A partire da febbraio 2019, tutte le cannucce in plastica saranno sostituite con materiali alternativi come la carta. Il marchio di latte al sapore di cioccolato Nesquik inizierà ad essere commercializzato in confezioni di carta dall’inizio del 2019, mentre la barretta Yes! passerà alla carta alla fine del 2019. Gli smarties inizieranno a usare confezioni plastic-free nel 2019 e la bevanda Milo introdurrà buste in carta nel 2020, ha dichiarato Nestlé.

Nestlé ha dichiarato che queste misure rientrano in tre tipi di policy: sperimentare nuovi materiali, collaborare a un futuro waste-free e indurre nuovi comportamenti.

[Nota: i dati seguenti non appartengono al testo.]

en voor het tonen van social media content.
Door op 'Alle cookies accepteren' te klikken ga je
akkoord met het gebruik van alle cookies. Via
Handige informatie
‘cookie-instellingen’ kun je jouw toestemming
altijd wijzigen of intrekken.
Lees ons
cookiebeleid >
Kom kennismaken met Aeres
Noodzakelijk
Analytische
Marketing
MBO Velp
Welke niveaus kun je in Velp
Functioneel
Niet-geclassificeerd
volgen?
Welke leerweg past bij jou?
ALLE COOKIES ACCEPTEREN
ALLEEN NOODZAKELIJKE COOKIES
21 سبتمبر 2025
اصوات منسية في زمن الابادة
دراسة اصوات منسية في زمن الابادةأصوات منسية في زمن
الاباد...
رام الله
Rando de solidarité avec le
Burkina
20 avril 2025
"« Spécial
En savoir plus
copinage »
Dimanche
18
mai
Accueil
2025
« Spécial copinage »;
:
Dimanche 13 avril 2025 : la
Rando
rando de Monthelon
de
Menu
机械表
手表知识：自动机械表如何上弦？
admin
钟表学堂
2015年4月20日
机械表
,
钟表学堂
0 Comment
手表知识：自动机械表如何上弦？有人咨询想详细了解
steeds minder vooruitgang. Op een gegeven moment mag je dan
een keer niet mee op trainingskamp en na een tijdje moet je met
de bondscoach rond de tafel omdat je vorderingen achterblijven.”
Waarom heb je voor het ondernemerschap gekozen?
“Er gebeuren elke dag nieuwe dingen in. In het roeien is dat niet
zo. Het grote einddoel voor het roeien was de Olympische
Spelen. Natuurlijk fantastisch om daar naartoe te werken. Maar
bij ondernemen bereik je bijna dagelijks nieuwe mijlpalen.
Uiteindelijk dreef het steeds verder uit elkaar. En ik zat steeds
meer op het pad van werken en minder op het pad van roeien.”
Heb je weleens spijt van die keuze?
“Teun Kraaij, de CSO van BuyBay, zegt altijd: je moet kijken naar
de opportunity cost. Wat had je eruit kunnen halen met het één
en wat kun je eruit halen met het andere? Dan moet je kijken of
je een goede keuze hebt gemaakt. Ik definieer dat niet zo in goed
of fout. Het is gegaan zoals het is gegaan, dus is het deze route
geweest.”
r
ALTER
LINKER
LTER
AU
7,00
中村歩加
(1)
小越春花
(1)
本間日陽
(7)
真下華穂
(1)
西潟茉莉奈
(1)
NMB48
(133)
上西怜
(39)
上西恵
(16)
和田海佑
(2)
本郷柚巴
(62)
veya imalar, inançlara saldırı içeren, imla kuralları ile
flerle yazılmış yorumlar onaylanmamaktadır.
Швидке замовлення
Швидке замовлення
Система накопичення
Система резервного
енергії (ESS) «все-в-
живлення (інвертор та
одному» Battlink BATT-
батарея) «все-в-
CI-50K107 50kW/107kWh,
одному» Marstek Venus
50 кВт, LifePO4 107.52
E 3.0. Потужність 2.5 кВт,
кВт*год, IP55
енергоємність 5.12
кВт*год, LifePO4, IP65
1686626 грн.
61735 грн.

Nestlé Waters prevede di aumentare globalmente la percentuale di polietilene tereftalato (PET) riciclato nelle proprie bottiglie fino al 35% entro il 2025. Il PET è un tipo di resina plastica parte della famiglia dei poliesteri che può essere riciclata in prodotti di categoria inferiore. Negli Stati Uniti e in Europa, la percentuale di PET arriverà al 50% entro il 2025: sono inclusi nello specifico i marchi Poland Spring, Aqua Panna, Buxton, Henniez, e Levissima.

Le misure includono la collaborazione con partner esterni che possono aiutare a creare nuovi materiali per il packaging o strategie di sostenibilità. Nestlé ha annunciato una partnership globale con Danimer Scientific, per sviluppare una bottiglia biodegradabile anche in mare e riciclabile, e una con PureCycle Technologies per produrre polipropilene (PP) riciclato per alimenti. Sta inoltre collaborando con l’iniziativa Project STOP in Indonesia per pulire l’oceano dai rifiuti. «Project STOP sta creando sistemi di riciclaggio circolari e a basso costo che traggano dai rifiuti il massimo valore possibile. Supporta le numerose iniziative locali e i raccoglitori di rifiuti nelle aree costiere dell’Indonesia. Nei prossimi mesi raccoglieremo le lezioni apprese con questo progetto per portarle in altri paesi dove siamo operativi con l’obiettivo della “plastic neutrality”, ha affermato Nestlé.

Il Ceo Mark Schneider ha dichiarato: «La nostra visione e il nostro piano d’azione più ampi delineano il nostro impegno e l’approccio specifico nell’affrontare il problema dei rifiuti delle confezioni in plastica. Mentre siamo impegnati a perseguire opzioni riciclabili dove possibile, sappiamo che raggiungere il riciclo al 100% non è abbastanza per contrastare efficacemente la crisi dei rifiuti in plastica. Dobbiamo spingerci oltre i confini e fare di più.

Siamo determinati a esaminare ogni opzione per vincere questa sfida complessa e ad abbracciare diverse soluzioni che possono avere un impatto immediato. Crediamo nel valore dei materiali in carta riciclabili e compostabili e dei polimeri biodegradabili, in particolare dove non esistono infrastrutture di riciclaggio».